This post originates from my personal blog, at http://www.mullie.eu/why-your-code-doesnt-scale/
Building scalable software means that you are prepared to accommodate growth. There are basically 2 things you need to consider as your data grows:
- Will requests be handled at a faster rate than they come in?
- Will my hardware be able to store all the data?
Obviously, you will need more infrastructure as you grow. You'll need more machines. You'll probably also need/want to introduce additional applications to help lighten the load, like cache servers, load balancers, ...
Imagine a self-sufficient village of 1000 inhabitants that grows to a population of a million. While the initial power supply network was state of the art, it was not quite fit for this magnitude. In order to service more residents, your power plant will need to both produce more power.
Horizontal & vertical
Vertical scaling means that you increase your overall capacity by increasing the the capacity of its machines. E.g.: if you're running out of disk space, you could add more hard disks to your database server.
Horizontal scaling means adding more machines to your setup.

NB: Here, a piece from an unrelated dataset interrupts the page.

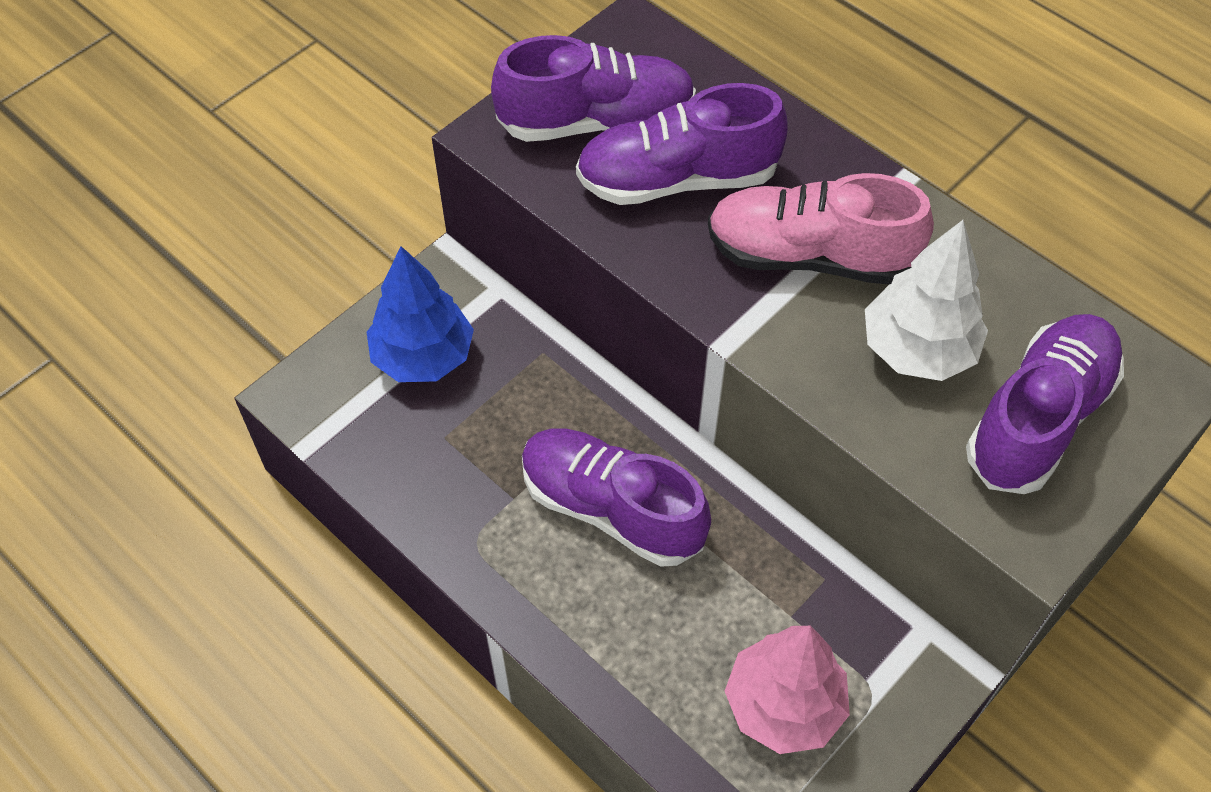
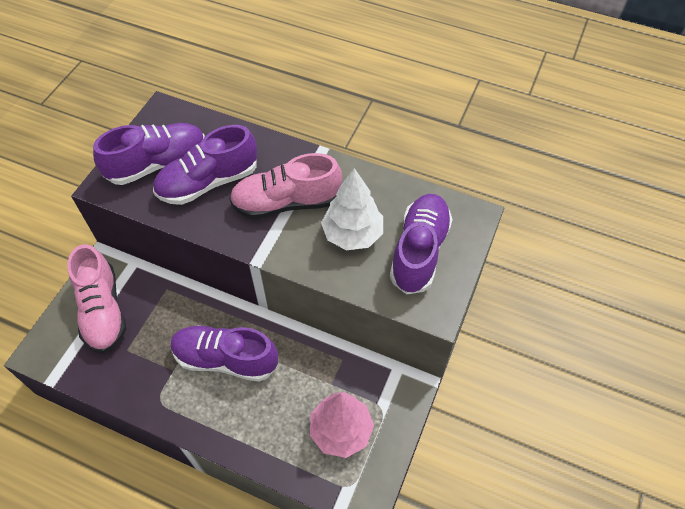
camera: 20 degrees left, 0 degrees up
blue tree [367,246,474,382] -> pink shoe [68,244,126,353]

In our village-analogy, scaling vertically would be adding a nuclear reactor to your power plant, to increase the amount of power that can be generated. Scaling horizontally would mean building a second power plant. Vertical scaling is the easiest: the rest of the existing infrastructure still works. Scaling horizontally means you'll need additional power circuits from and to the new plant, new software to keep track of the flow of energy between both plants, ...
In computer hardware, scaling horizontally (a cluster of lower tier machines) is usually cheaper compared to scaling vertically (one supercomputer). It also provides failover: if one machine dies, the others can take over. However, horizontal scaling is often harder from a software point of view, because data is now distributed over multiple machines.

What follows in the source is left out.